Wall Street and their Purchased Representatives

http://www.nationofchange.org/wall-street-and-their-purchased-representatives-1336827827


How is it that two years after passage of the much acclaimed Dodd-Frank Wall Street reform (four years after economic crash), Too Big To Fail (TBTF) institutions are not only bigger, but also too big to regulate and too big to jail? Don’t be fooled into believing that because a law has been passed by Congress and signed by the president, it has actually been implemented.

Keep in mind that Congress controls the funding for the federal regulators who are charged with carrying out the reform — Commodity Futures Trading Commission and Securities Exchange Commission. What would possess members of Congress, who bragged about banning banks from gambling with taxpayer money, to force regulators to strategically surrender significant rules by threatening budget cuts?

Answer: their livelihoods. Yes, the very livelihood of a member of Congress is indeed in the hands of the TBTF financial institutions. What better motivation is there than your career and financial future of your family? The financial sector is far and away the largest source of campaign contributions to federal candidates and parties, with insurance companies, securities and investment firms, real estate interests, and commercial banks providing the bulk of that money. In this 2012 election cycle alone, this industry has already donated $122 million to campaigns of members of Congress.

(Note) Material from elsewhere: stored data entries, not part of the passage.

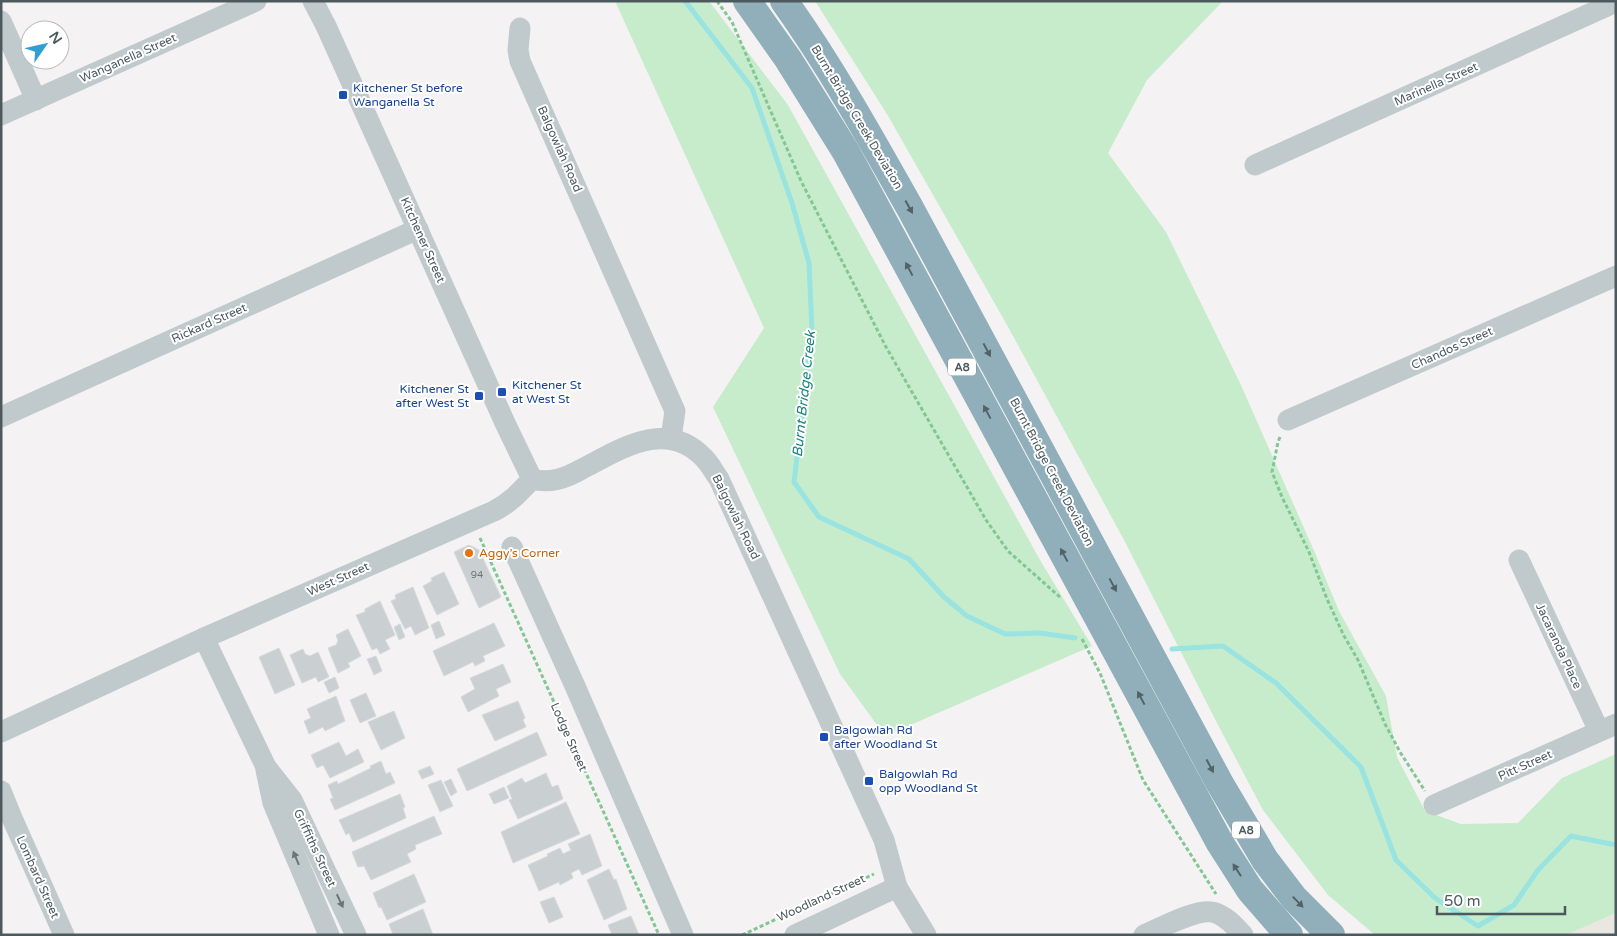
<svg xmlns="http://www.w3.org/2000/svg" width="1617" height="936" font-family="'Varela Round',sans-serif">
<rect width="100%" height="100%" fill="#f4f2f3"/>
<path fill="#eae6e0" d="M1616,913V935H1566Z"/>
<g fill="#c7eccc">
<path d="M615,1H709L788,105L1040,560L1092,646L885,736L840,674L713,407L764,328Z"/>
<path d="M815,1H1223L1147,80L1108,153L1166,232L1240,383L1315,553L1339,611L1386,696L1397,757L1425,811L1461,824L1518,823L1562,778L1616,754V913L1566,935H1375L1328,895L1263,810L1218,725L1124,540L1007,325L887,114Z"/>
</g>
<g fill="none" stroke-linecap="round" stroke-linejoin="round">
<g stroke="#99e3e1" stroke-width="5">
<path d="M685,1L752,88L792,203L809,263L812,332L794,482L819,517L909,559L944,597L967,616L1005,634L1040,633L1075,638"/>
<path d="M1172,649L1223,646L1276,683L1361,767L1396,860L1435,898L1478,926L1514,905L1538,870L1571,836L1616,845"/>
</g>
</g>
<g fill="#cacfd1" stroke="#d7dadd">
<path d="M469,545L479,550L501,597L479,608L454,552Z"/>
<path d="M444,572L459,604L437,615L423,586L432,581L431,578Z"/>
<path d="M413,587L429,628L415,635L411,626L405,629L391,601L396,599L395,595Z"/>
<path d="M380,601L395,635L385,640L390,649L380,654L377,648L372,650L356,615L365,612V609Z"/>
<path d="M439,621L445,635L436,639L431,625Z"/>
<path d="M494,623L505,646L483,656L485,661L475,666L473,662L444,676L433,651Z"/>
<path d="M400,624L405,637L399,640L394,627Z"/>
<path d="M348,629L361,656L348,663L350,667L338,673L328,648L336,645L338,641L336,635Z"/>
<path d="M279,648L295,685L275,694L259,657Z"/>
<path d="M303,649L305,654L310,656L318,652L329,677L318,682L316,677L302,683L290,655Z"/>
<path d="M376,656L382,671L374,675L367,659Z"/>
<path d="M503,664L511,682L496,689L499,696L468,712L461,697L475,689L470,678Z"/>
<path d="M335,677L339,688L329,693L324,682Z"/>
<path d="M366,693L376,716L360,723L350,700Z"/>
<path d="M336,696L345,721L325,731L323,727L309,734L304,721L311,718L307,709Z"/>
<path d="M518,701L525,718L523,720L526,727L495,741L482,715Z"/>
<path d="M394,711L405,738L381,750L368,722Z"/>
<path d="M537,732L547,755L467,791L457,769Z"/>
<path d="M339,742L346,756L358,749L364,762L330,778L323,765L317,768L311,755Z"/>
<path d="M381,761L386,774L390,772L395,783L335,810L330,799L333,798L328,785L337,781L338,784L371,768L370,766Z"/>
<path d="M430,766L434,774L422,779L418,771Z"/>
<path d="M546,773L552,787L558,785L563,799L518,819L509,800L512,799L507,786L522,778L525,783Z"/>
<path d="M451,779L457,792L451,796L444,782Z"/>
<path d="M441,780L453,806L440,812L428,785Z"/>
<path d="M504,787L509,798L494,804L489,794Z"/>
<path d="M400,794L405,807L403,808L406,818L353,842L349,833L346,835L339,820Z"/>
<path d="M566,802L580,834L513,863L501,832Z"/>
<path d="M434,816L442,834L415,845L416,849L407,854L411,862L371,880L364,866L358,867L352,852Z"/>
<path d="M590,834L602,866L582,875L579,869L571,873L573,878L560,885L559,882L539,891L528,865L548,856L547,854L560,848L563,854L571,850L568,844Z"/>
<path d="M609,869L614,880L616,879L627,909L604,920L587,880Z"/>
<path d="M414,874L426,902L387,920L381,907L379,908L373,893Z"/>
<path d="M554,897L563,917L549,923L540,902Z"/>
<path d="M423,909L433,935H393L389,924Z"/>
<path d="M631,916L639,935H612L608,925Z"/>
</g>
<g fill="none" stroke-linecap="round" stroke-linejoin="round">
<g stroke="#82c694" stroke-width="3" stroke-dasharray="4 2.5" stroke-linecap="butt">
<path d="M717,1L732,22L801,181L886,347L986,520L1008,551L1061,598"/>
<path d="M1280,437L1278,442L1272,472L1282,497L1309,552L1327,599L1344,636L1358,660L1385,724L1400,752L1425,791"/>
<path d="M480,538L659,935"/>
<path d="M1082,639L1100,673L1143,780L1216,894"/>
<path d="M742,935L874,874"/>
</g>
<g stroke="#c0cacd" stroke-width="21">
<path d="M313,1L326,26L505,423L532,479"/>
<path d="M1,21L36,100"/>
<path d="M520,28L518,50L520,61L675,411L671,438"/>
<path d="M1,115L256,1"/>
<path d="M1255,165L1616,2"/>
<path d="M1,417L418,229"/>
<path d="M1288,420L1616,276"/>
<path d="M532,479C550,484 566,478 582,469C621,449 666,418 704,458C710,464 714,472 719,479L884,840L897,887L926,935"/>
<path d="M512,547L575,686L683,935"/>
<path d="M1519,560L1599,731"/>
<path d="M204,638L266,767L292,800L356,935"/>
<path d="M1,732L204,638L494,511C510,503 520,492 532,479"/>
<path d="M266,770L273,803L329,935"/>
<path d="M1,791L12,818L64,935"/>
<path d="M1434,805L1616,724"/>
<path d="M795,935L897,887"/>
<path d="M1144,935C1161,928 1195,909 1212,912C1224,914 1235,926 1243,935"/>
</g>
<g stroke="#90afba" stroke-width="28">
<path d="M747,1L788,59L846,152L1220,843L1250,890L1289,935"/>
<path d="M784,1C831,67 870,137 910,208L1219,782L1265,860L1294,898L1331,935"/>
</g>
</g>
<defs><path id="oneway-solid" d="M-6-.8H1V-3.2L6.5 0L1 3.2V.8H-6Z" transform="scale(1.25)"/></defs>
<g fill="#536267">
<use href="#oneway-solid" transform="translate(909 207) rotate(61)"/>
<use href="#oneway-solid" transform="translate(909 269) rotate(-118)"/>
<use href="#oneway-solid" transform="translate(987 350) rotate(62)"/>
<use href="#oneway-solid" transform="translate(987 412) rotate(-118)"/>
<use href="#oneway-solid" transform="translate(1064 555) rotate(-118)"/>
<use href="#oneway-solid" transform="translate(1113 585) rotate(62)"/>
<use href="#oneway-solid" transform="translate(1141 698) rotate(-118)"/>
<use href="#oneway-solid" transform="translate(1210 766) rotate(62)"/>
<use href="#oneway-solid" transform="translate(1237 870) rotate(-123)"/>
<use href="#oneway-solid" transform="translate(1298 902) rotate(46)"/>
</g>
<g fill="#69767a">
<use href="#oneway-solid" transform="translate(296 858) rotate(-113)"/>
<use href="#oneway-solid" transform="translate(340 901) rotate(65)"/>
</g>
<g fill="#1a4fb4" stroke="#fff" stroke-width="2">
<rect x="338" y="90" width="10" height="10" rx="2.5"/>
<rect x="497" y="387" width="10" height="10" rx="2.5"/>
<rect x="474" y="391" width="10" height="10" rx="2.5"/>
<rect x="819" y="732" width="10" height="10" rx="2.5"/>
<rect x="864" y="776" width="10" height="10" rx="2.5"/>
</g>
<circle fill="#e8710a" stroke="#fff" stroke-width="2" cx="469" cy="553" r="5"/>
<g text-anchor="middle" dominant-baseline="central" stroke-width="4" stroke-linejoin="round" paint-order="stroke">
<g font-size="10" fill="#6c777b">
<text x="477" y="575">94</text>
</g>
<g fill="#fff" stroke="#828c8e" stroke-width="1">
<rect x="948" y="358.5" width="28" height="17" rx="4"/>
<rect x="1232" y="821.5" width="28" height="17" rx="4"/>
</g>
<g font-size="11" font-weight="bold" fill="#4c5a5e">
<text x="962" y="367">A8</text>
<text x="1246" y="830">A8</text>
</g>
<g font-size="12" fill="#4c5a5e" stroke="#fff">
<text transform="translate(128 58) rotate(-24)">Wanganella Street</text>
<text transform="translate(1436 84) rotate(-24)">Marinella Street</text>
<text transform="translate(857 117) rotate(59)">Burnt Bridge Creek Deviation</text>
<text transform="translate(560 149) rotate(66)">Balgowlah Road</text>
<text transform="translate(423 240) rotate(66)">Kitchener Street</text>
<text transform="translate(209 323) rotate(-24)">Rickard Street</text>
<text transform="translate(1452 348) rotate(-24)">Chandos Street</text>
<text transform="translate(1052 472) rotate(62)">Burnt Bridge Creek Deviation</text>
<text transform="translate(736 517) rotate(64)">Balgowlah Road</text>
<text transform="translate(338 579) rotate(-24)">West Street</text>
<text transform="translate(1559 646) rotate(65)">Jacaranda Place</text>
<text transform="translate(569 737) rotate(66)">Lodge Street</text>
<text transform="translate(1525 765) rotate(-24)">Pitt Street</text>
<text transform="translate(315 848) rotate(65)">Griffiths Street</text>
<text transform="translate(38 877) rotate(66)">Lombard Street</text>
<text transform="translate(821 898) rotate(-25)">Woodland Street</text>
</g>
<g font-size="12" fill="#164399" stroke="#fff" text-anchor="start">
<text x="353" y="88">Kitchener St before<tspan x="353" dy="14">Wanganella St</tspan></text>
<text x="512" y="385">Kitchener St<tspan x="512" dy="14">at West St</tspan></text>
<text x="469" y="389" text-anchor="end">Kitchener St<tspan x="469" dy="14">after West St</tspan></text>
<text x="834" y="730">Balgowlah Rd<tspan x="834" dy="14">after Woodland St</tspan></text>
<text x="879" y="774">Balgowlah Rd<tspan x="879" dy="14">opp Woodland St</tspan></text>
</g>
<g font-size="12" fill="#c56008" stroke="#fff" text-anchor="start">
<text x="479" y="553">Aggy’s Corner</text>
</g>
<g font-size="14" font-style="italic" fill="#1b837f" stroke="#fff">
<text transform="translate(804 394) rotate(-84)">Burnt Bridge Creek</text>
</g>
</g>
<rect width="1617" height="936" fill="none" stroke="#4c5a5e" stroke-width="5"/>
<g transform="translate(45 45) rotate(56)"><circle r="24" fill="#ffffff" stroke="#b7bdbf"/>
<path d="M0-4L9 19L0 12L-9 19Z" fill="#309ed1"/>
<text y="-8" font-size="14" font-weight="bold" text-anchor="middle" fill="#4c5a5e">N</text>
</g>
<path d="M1437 906v8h128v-8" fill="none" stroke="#4c5a5e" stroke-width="2.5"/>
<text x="1444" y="906" font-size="15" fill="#4c5a5e" stroke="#ffffff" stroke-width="4" paint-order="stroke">50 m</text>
</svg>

In addition to campaign contributions, this industry spends billions of dollars to lobby Congress. The tally since the financial collapse, 2009 – Q1 of 2012, for this industry is $1.5 billion. Do you think that over a billion dollars can influence members of Congress to threaten regulatory agencies with budget cuts? Of course the agencies are rewriting and redrafting and rehashing the most significant reform regulations until they are void of reform completely.